*** Opening DATASET RECORDS ***

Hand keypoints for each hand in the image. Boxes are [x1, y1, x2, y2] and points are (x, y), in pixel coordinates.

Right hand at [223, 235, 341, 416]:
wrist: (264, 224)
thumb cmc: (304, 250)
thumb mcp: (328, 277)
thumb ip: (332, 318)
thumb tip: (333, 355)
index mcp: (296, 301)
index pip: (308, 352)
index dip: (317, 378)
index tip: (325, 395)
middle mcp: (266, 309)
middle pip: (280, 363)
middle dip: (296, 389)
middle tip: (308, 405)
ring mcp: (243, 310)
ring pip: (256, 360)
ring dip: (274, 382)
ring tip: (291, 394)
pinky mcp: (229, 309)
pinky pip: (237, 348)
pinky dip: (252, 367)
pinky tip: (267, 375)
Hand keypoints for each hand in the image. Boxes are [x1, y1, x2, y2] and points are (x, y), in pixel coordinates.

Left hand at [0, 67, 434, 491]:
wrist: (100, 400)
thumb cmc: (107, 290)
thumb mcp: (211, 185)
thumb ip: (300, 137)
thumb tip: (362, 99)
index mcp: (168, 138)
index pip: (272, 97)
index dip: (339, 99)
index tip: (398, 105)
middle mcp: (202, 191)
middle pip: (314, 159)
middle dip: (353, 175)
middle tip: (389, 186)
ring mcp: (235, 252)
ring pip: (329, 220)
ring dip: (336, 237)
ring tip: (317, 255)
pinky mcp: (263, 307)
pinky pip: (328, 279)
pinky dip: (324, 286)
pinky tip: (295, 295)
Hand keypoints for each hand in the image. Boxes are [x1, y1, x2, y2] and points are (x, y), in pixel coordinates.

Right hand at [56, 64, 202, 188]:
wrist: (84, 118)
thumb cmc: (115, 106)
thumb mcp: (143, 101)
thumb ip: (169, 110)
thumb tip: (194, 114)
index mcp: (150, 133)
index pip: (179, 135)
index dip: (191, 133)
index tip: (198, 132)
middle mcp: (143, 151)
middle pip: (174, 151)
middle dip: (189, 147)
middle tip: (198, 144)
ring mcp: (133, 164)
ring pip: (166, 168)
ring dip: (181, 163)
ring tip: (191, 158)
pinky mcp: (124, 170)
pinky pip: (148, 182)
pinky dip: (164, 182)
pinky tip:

*** Closing DATASET RECORDS ***

* [TASK INSTRUCTIONS]
Write the records out again. Keep every line exactly as it is.

* [REPLY]
Hand keypoints for each hand in the image. Boxes are [x1, y1, x2, y2] and points are (x, y), in pixel coordinates.

Right hand at [223, 235, 341, 416]:
wrist: (264, 224)
thumb cmc: (304, 250)
thumb mcp: (328, 277)
thumb ip: (332, 318)
thumb tip: (333, 355)
index mcp: (296, 301)
index pip: (308, 352)
index dip: (317, 378)
index tip: (325, 395)
middle mcp: (266, 309)
middle pip: (280, 363)
middle dip: (296, 389)
middle tip: (308, 405)
ring mcp: (243, 310)
ring pip: (256, 360)
ring dip: (274, 382)
ring tip: (291, 394)
pinky mcp: (229, 309)
pinky pip: (237, 348)
pinky dip: (252, 367)
pinky tip: (267, 375)
Hand keypoints for each hand in the image. Boxes are [x1, y1, x2, y2] and points are (x, y), in pixel coordinates.

Left hand at [0, 67, 434, 491]:
wrist: (100, 400)
thumb cmc: (107, 290)
thumb mcp: (211, 185)
thumb ip: (300, 137)
thumb tip: (362, 99)
index mcp: (168, 138)
index pip: (272, 97)
index dip: (339, 99)
index tip: (398, 105)
middle mcp: (202, 191)
middle pip: (314, 159)
middle dip: (353, 175)
middle tip: (389, 186)
ring mcp: (235, 252)
ring pip: (329, 220)
ring dip: (336, 237)
ring tip: (317, 255)
pinky mcp: (263, 307)
pinky pip: (328, 279)
pinky dip: (324, 286)
pinky tip: (295, 295)
Hand keypoints for each hand in the image. Boxes are [x1, y1, x2, y2] and points are (x, y), in pixel coordinates.

Right hand at [56, 64, 202, 188]:
wrist: (84, 118)
thumb cmc: (115, 106)
thumb mcp: (143, 101)
thumb ip: (169, 110)
thumb tip: (194, 114)
index mcp: (150, 133)
index pip: (179, 135)
index dip: (191, 133)
index tip: (198, 132)
middle mcp: (143, 151)
middle pip: (174, 151)
middle dip: (189, 147)
middle tip: (198, 144)
ring mcp: (133, 164)
ring pip: (166, 168)
ring dip: (181, 163)
ring tip: (191, 158)
pinky mcp: (124, 170)
pinky pip: (148, 182)
pinky dip: (164, 182)
pinky tip:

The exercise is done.